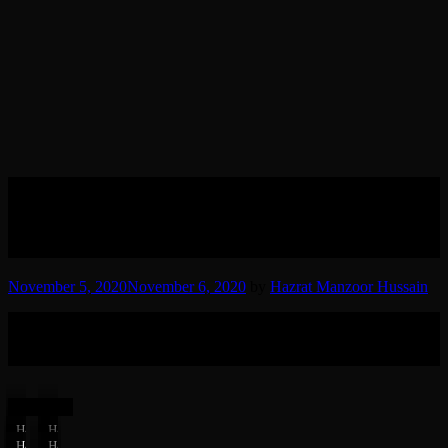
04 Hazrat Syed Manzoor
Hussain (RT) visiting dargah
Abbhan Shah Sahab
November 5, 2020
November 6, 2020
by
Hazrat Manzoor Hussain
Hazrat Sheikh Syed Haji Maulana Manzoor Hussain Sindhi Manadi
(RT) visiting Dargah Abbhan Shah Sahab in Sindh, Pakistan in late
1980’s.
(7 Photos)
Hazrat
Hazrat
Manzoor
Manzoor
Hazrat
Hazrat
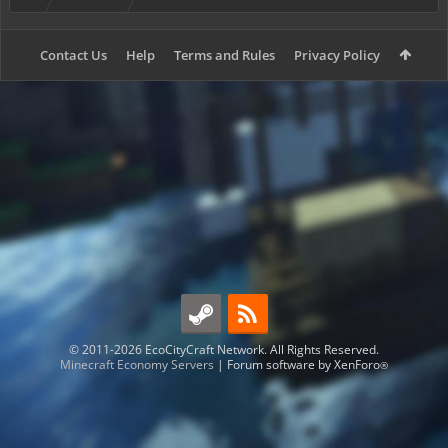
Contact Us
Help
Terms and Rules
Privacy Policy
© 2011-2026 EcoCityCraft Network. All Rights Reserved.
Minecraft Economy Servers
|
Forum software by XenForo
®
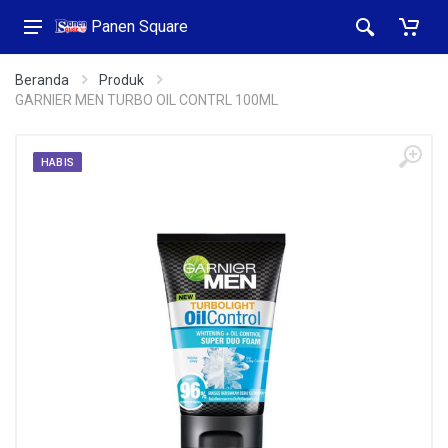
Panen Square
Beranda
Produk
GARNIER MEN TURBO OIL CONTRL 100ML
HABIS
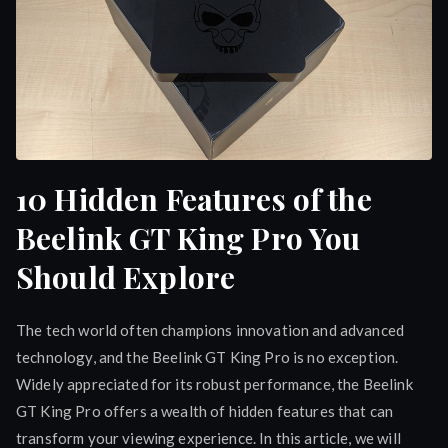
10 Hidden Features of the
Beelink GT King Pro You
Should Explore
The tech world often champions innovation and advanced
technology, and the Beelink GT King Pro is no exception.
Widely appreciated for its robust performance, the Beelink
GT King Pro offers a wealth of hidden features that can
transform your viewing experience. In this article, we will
——————————
_What is expected_
Using the listing above, copy exactly the lines from the one that contains "All Rights Reserved." through its last line, both included, but not the pictures.

_Task result_
© 2011-2026 EcoCityCraft Network. All Rights Reserved.
Minecraft Economy Servers
|
Forum software by XenForo
®
Panen Square
Beranda
Produk
GARNIER MEN TURBO OIL CONTRL 100ML
HABIS
10 Hidden Features of the
Beelink GT King Pro You
Should Explore
The tech world often champions innovation and advanced
technology, and the Beelink GT King Pro is no exception.
Widely appreciated for its robust performance, the Beelink
GT King Pro offers a wealth of hidden features that can
transform your viewing experience. In this article, we will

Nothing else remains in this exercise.